### How to complete this task
Leave out the pictures, and retype the remaining data exactly.

### Dataset excerpts
== Segment start ==
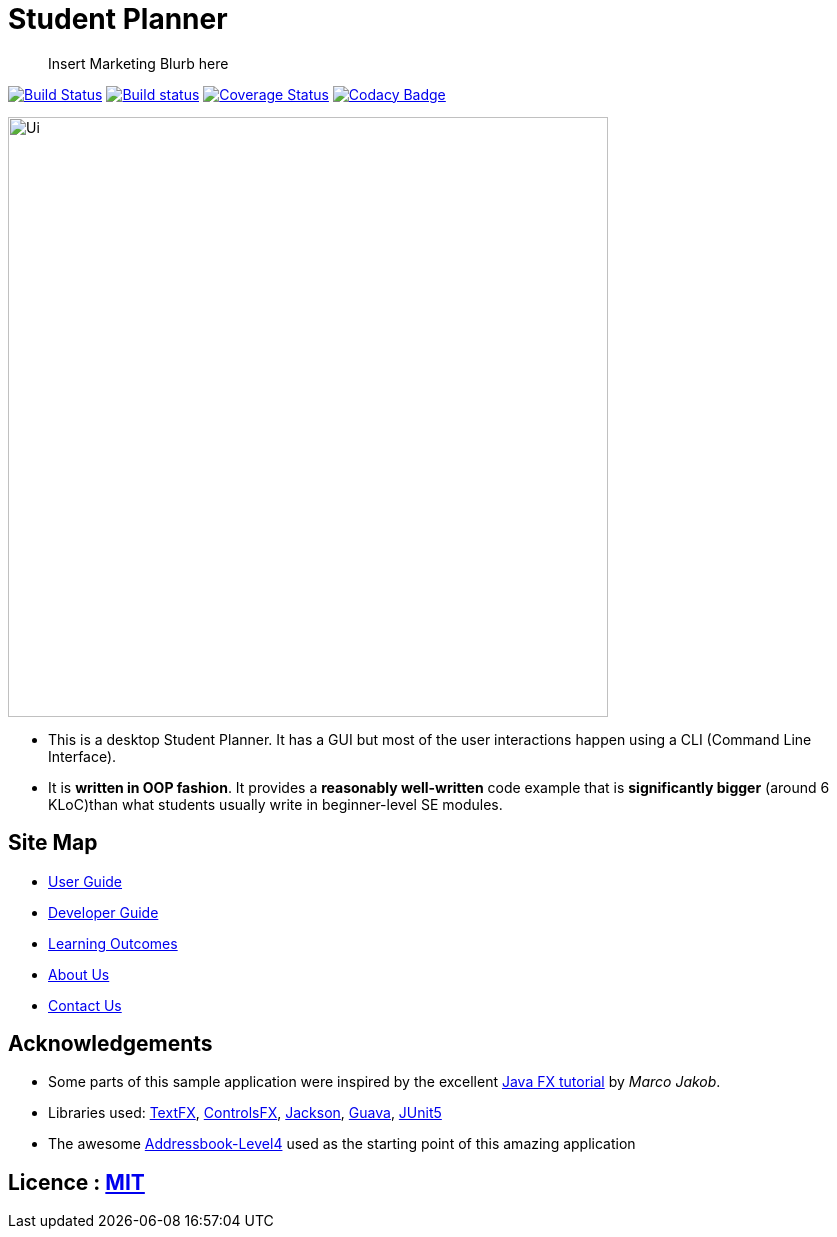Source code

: = Student Planner
ifdef::env-github,env-browser[:relfileprefix: docs/]


> Insert Marketing Blurb here


https://travis-ci.com/CS2113-AY1819S1-T13-1/main[image:https://travis-ci.com/CS2113-AY1819S1-T13-1/main.svg?branch=master[Build Status]]
https://ci.appveyor.com/project/QzSG/main[image:https://ci.appveyor.com/api/projects/status/g6ikkdmvc9v4mqop?svg=true[Build status]]
https://coveralls.io/github/CS2113-AY1819S1-T13-1/main?branch=master[image:https://coveralls.io/repos/github/CS2113-AY1819S1-T13-1/main/badge.svg?branch=master[Coverage Status]]
https://www.codacy.com/app/damith/addressbook-level4?utm_source=github.com&utm_medium=referral&utm_content=se-edu/addressbook-level4&utm_campaign=Badge_Grade[image:https://api.codacy.com/project/badge/Grade/fc0b7775cf7f4fdeaf08776f3d8e364a[Codacy Badge]]

ifdef::env-github[]
image::docs/images/Ui.png[width="600"]
endif::[]

ifndef::env-github[]
image::images/Ui.png[width="600"]
endif::[]

* This is a desktop Student Planner. It has a GUI but most of the user interactions happen using a CLI (Command Line Interface).
* It is *written in OOP fashion*. It provides a *reasonably well-written* code example that is *significantly bigger* (around 6 KLoC)than what students usually write in beginner-level SE modules.

== Site Map

* <<UserGuide#, User Guide>>
* <<DeveloperGuide#, Developer Guide>>
* <<LearningOutcomes#, Learning Outcomes>>
* <<AboutUs#, About Us>>
* <<ContactUs#, Contact Us>>

== Acknowledgements

* Some parts of this sample application were inspired by the excellent http://code.makery.ch/library/javafx-8-tutorial/[Java FX tutorial] by
_Marco Jakob_.
* Libraries used: https://github.com/TestFX/TestFX[TextFX], https://bitbucket.org/controlsfx/controlsfx/[ControlsFX], https://github.com/FasterXML/jackson[Jackson], https://github.com/google/guava[Guava], https://github.com/junit-team/junit5[JUnit5]
* The awesome https://github.com/se-edu/addressbook-level4[Addressbook-Level4] used as the starting point of this amazing application

== Licence : link:LICENSE[MIT]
== Segment end ==
### Task output
Source code

: = Student Planner
ifdef::env-github,env-browser[:relfileprefix: docs/]


> Insert Marketing Blurb here


https://travis-ci.com/CS2113-AY1819S1-T13-1/main[image:https://travis-ci.com/CS2113-AY1819S1-T13-1/main.svg?branch=master[Build Status]]
https://ci.appveyor.com/project/QzSG/main[image:https://ci.appveyor.com/api/projects/status/g6ikkdmvc9v4mqop?svg=true[Build status]]
https://coveralls.io/github/CS2113-AY1819S1-T13-1/main?branch=master[image:https://coveralls.io/repos/github/CS2113-AY1819S1-T13-1/main/badge.svg?branch=master[Coverage Status]]
https://www.codacy.com/app/damith/addressbook-level4?utm_source=github.com&utm_medium=referral&utm_content=se-edu/addressbook-level4&utm_campaign=Badge_Grade[image:https://api.codacy.com/project/badge/Grade/fc0b7775cf7f4fdeaf08776f3d8e364a[Codacy Badge]]

ifdef::env-github[]
image::docs/images/Ui.png[width="600"]
endif::[]

ifndef::env-github[]
image::images/Ui.png[width="600"]
endif::[]

* This is a desktop Student Planner. It has a GUI but most of the user interactions happen using a CLI (Command Line Interface).
* It is *written in OOP fashion*. It provides a *reasonably well-written* code example that is *significantly bigger* (around 6 KLoC)than what students usually write in beginner-level SE modules.

== Site Map

* <<UserGuide#, User Guide>>
* <<DeveloperGuide#, Developer Guide>>
* <<LearningOutcomes#, Learning Outcomes>>
* <<AboutUs#, About Us>>
* <<ContactUs#, Contact Us>>

== Acknowledgements

* Some parts of this sample application were inspired by the excellent http://code.makery.ch/library/javafx-8-tutorial/[Java FX tutorial] by
_Marco Jakob_.
* Libraries used: https://github.com/TestFX/TestFX[TextFX], https://bitbucket.org/controlsfx/controlsfx/[ControlsFX], https://github.com/FasterXML/jackson[Jackson], https://github.com/google/guava[Guava], https://github.com/junit-team/junit5[JUnit5]
* The awesome https://github.com/se-edu/addressbook-level4[Addressbook-Level4] used as the starting point of this amazing application

== Licence : link:LICENSE[MIT]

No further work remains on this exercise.